§ CONSEGNA
Secondo il testo sullo stemma, chi introdusse per la prima volta in Italia l'onorificenza del Capo d'Angiò?

§ PAGINA

__________

Lo stemma presenta in alto un lambello (comunemente chiamato rastrello) con quattro pendenti e tre gigli tra gli spazi dei pendenti, e altri gigli nella parte inferiore. La scultura raffigura in alto il cosiddetto Capo d’Angiò, ovvero una onorificenza che venne introdotta per la prima volta in Italia da Carlo I d’Angiò, che concesse questo titolo onorifico a città e famiglie a ricordo della vittoria ottenuta su Manfredi a Benevento. Numerose furono le città che ottennero questo riconoscimento, soprattutto in Toscana e in Emilia Romagna: tra le altre, Prato, Massa, Cesena, Montevarchi, Poggibonsi. Lo stemma sulla facciata è molto simile a quello della città di Prato, città che ebbe un periodo ghibellino quando nel 1240 accolse l’imperatore Federico II, che vi costruì il nuovo castello imperiale sui resti del castello degli Alberti. Al termine della guerra tra guelfi e ghibellini, la città passerà dalla parte guelfa e appoggerà Carlo d’Angiò, il quale le concederà l’onore di avere il Capo d’Angiò sullo stemma.

__________

§ DATI FORNITI
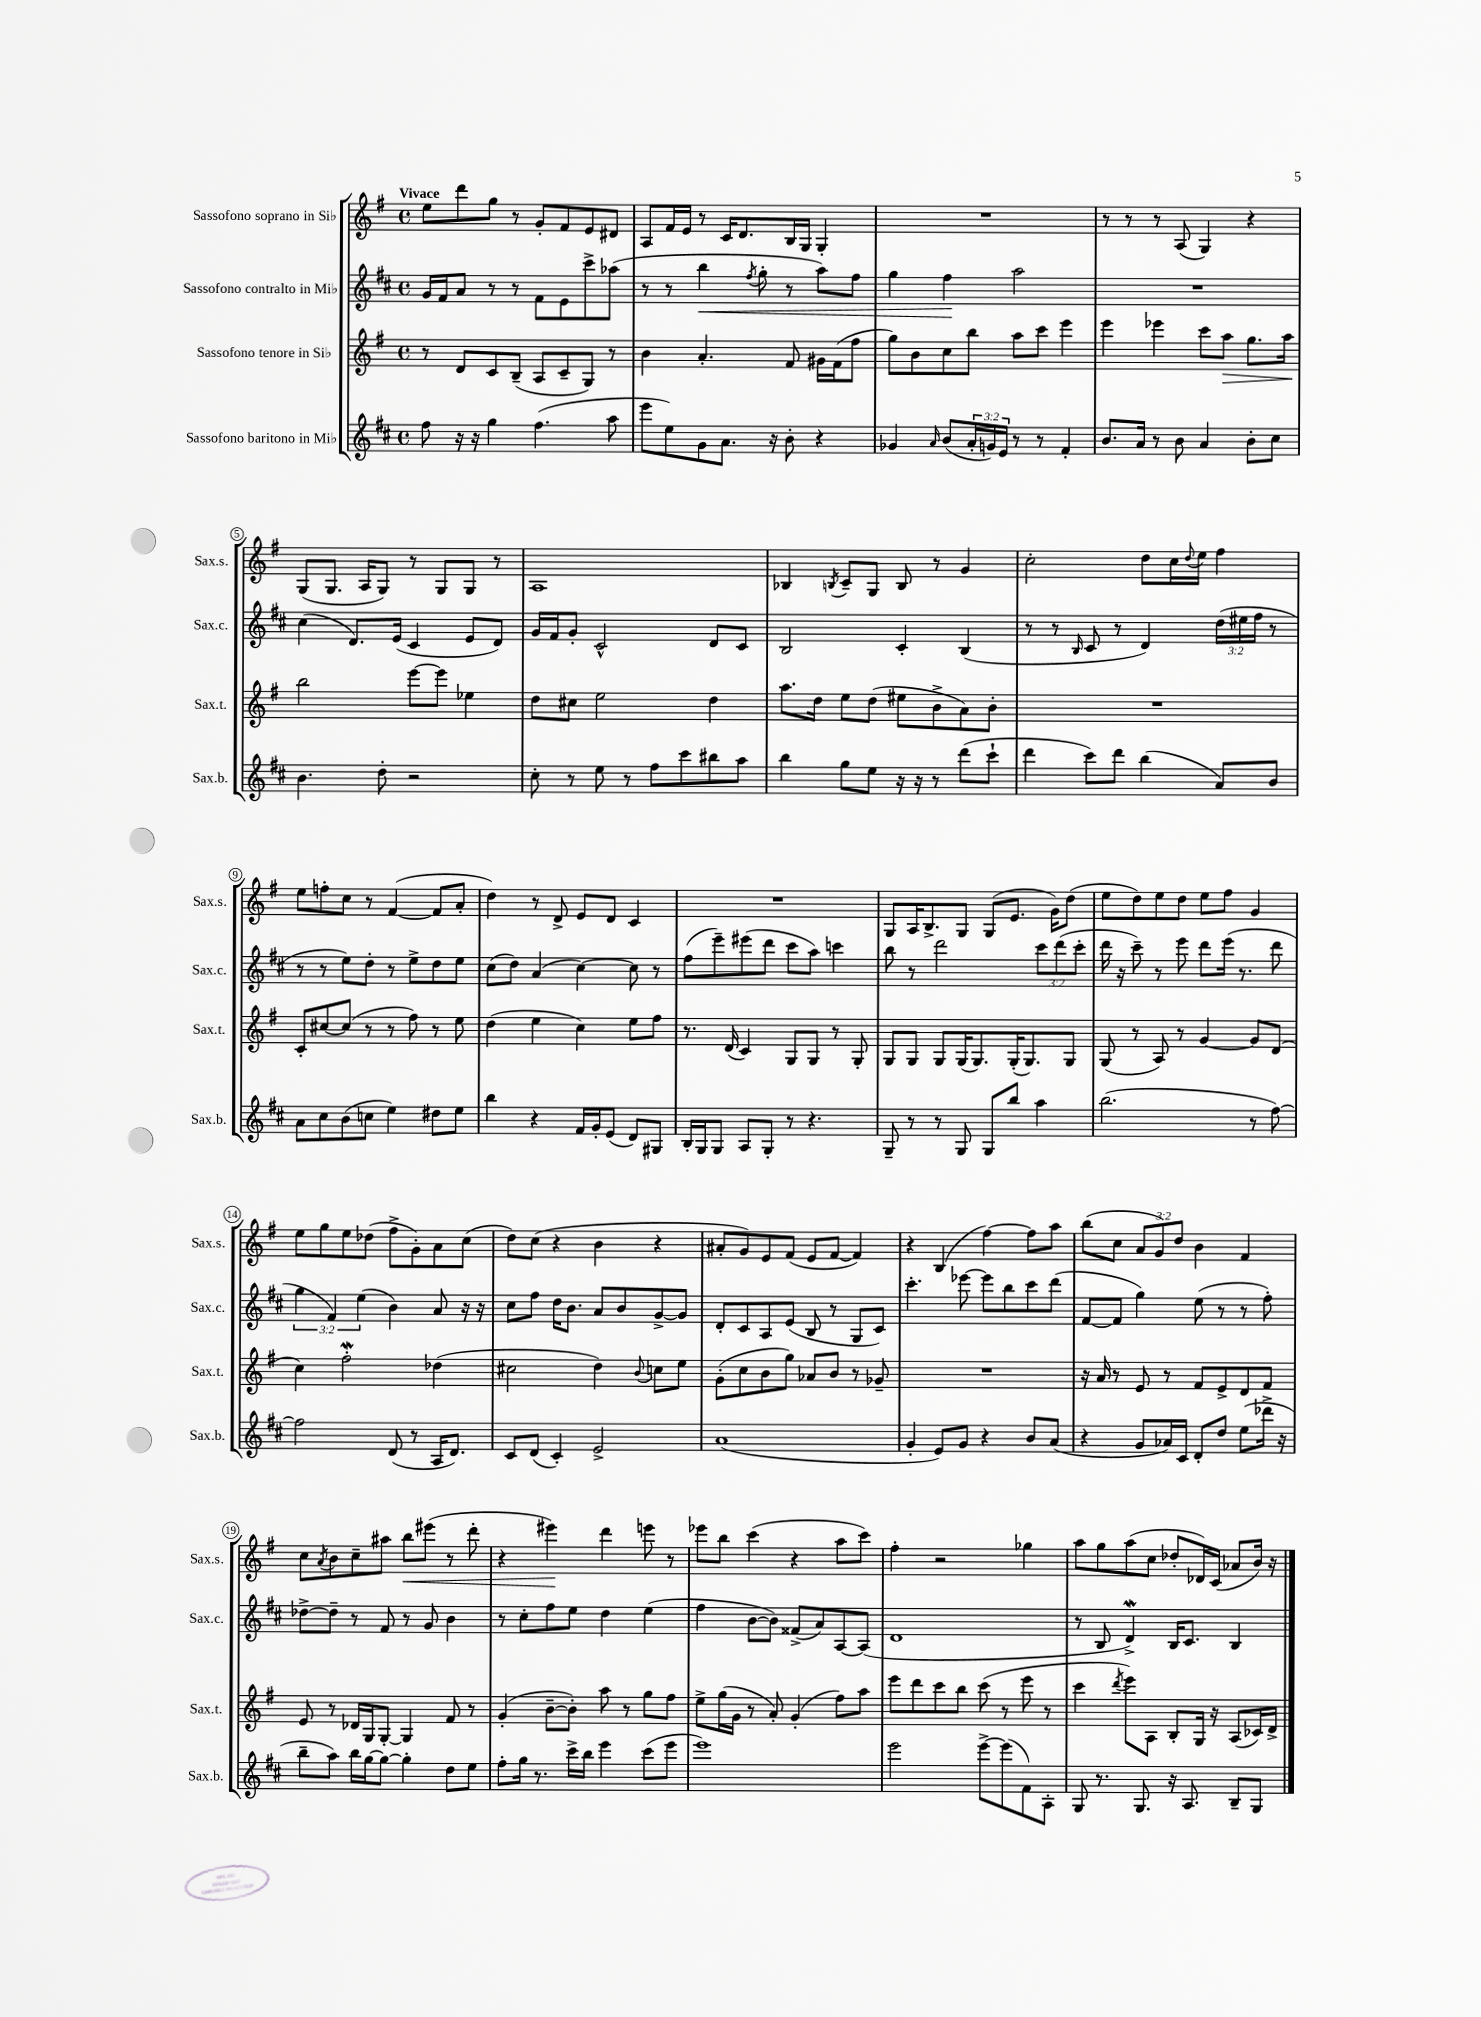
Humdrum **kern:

__________

§ RISPOSTA
Carlo I d'Angiò.